## What needs to be done
For the records that follow, work out how many lines include "size" and give only that count.

[Opening Information supplied section]

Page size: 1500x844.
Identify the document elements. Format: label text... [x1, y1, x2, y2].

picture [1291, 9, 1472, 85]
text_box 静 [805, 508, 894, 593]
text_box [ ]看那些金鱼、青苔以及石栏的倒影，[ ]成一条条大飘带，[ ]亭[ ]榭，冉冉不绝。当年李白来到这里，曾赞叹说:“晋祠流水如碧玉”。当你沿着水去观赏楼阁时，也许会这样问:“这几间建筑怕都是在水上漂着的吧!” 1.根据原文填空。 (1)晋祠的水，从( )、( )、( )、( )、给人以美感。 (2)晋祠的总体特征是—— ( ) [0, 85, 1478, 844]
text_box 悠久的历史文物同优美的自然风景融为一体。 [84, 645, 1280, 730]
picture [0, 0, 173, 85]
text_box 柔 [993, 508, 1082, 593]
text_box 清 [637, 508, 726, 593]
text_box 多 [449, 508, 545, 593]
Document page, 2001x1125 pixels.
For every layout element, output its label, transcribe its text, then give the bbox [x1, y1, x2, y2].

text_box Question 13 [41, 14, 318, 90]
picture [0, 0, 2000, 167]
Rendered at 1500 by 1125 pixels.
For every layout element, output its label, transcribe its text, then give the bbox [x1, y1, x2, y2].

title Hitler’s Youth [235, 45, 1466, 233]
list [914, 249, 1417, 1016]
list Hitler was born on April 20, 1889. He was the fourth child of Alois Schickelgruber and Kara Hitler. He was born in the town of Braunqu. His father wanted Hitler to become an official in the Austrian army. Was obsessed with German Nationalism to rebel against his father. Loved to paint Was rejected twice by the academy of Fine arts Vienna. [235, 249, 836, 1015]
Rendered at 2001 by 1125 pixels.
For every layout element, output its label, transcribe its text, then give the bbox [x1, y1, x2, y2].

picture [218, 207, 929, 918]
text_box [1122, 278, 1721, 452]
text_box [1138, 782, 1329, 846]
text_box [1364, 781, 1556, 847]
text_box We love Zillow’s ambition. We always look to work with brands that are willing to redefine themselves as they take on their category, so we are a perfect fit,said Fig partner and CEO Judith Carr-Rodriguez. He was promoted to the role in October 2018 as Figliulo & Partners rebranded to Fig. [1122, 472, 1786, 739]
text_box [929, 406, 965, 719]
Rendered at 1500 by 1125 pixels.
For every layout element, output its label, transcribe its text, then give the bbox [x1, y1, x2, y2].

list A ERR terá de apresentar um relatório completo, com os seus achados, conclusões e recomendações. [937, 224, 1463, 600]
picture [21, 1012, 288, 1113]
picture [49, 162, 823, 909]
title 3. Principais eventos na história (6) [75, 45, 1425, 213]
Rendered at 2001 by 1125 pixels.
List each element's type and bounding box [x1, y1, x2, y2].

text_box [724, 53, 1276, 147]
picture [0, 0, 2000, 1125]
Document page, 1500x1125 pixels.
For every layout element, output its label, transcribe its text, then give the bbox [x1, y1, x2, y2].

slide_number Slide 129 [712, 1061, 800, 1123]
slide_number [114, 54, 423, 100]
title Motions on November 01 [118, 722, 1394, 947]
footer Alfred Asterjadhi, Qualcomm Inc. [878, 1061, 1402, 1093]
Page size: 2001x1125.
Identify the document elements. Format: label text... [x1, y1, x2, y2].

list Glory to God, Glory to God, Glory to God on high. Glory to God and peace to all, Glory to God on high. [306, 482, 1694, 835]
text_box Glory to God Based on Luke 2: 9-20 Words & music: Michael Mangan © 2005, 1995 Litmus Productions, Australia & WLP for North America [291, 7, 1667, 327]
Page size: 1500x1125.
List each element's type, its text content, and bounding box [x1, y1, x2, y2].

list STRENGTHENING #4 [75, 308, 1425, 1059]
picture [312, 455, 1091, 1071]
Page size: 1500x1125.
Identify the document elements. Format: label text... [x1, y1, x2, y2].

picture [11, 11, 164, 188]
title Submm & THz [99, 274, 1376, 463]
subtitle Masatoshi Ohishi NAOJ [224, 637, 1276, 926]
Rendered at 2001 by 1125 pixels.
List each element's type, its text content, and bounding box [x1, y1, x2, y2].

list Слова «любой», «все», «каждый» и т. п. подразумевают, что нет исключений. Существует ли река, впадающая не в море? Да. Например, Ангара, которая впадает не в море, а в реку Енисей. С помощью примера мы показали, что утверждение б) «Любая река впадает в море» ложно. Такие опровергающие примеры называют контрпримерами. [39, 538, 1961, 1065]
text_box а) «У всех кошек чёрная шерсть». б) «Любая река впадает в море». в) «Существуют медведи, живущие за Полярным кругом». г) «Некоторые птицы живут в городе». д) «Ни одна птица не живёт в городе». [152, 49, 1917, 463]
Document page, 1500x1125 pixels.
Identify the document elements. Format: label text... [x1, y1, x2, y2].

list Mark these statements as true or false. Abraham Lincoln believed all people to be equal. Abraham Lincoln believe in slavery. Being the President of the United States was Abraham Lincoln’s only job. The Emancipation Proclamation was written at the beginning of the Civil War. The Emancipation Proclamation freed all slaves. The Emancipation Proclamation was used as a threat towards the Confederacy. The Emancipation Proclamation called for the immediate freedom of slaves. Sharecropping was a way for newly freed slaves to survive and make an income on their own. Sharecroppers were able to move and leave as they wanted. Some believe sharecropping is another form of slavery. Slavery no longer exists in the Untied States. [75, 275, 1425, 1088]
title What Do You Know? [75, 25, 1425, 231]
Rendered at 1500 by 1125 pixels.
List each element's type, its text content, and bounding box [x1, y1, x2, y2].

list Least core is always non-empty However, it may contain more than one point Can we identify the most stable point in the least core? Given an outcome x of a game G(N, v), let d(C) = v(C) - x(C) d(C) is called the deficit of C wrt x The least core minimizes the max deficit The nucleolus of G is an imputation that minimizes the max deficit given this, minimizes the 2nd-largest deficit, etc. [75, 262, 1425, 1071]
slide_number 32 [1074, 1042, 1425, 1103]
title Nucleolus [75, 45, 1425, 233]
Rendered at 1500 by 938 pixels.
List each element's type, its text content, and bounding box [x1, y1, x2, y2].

[Closing Information supplied section]

## Worked solution
4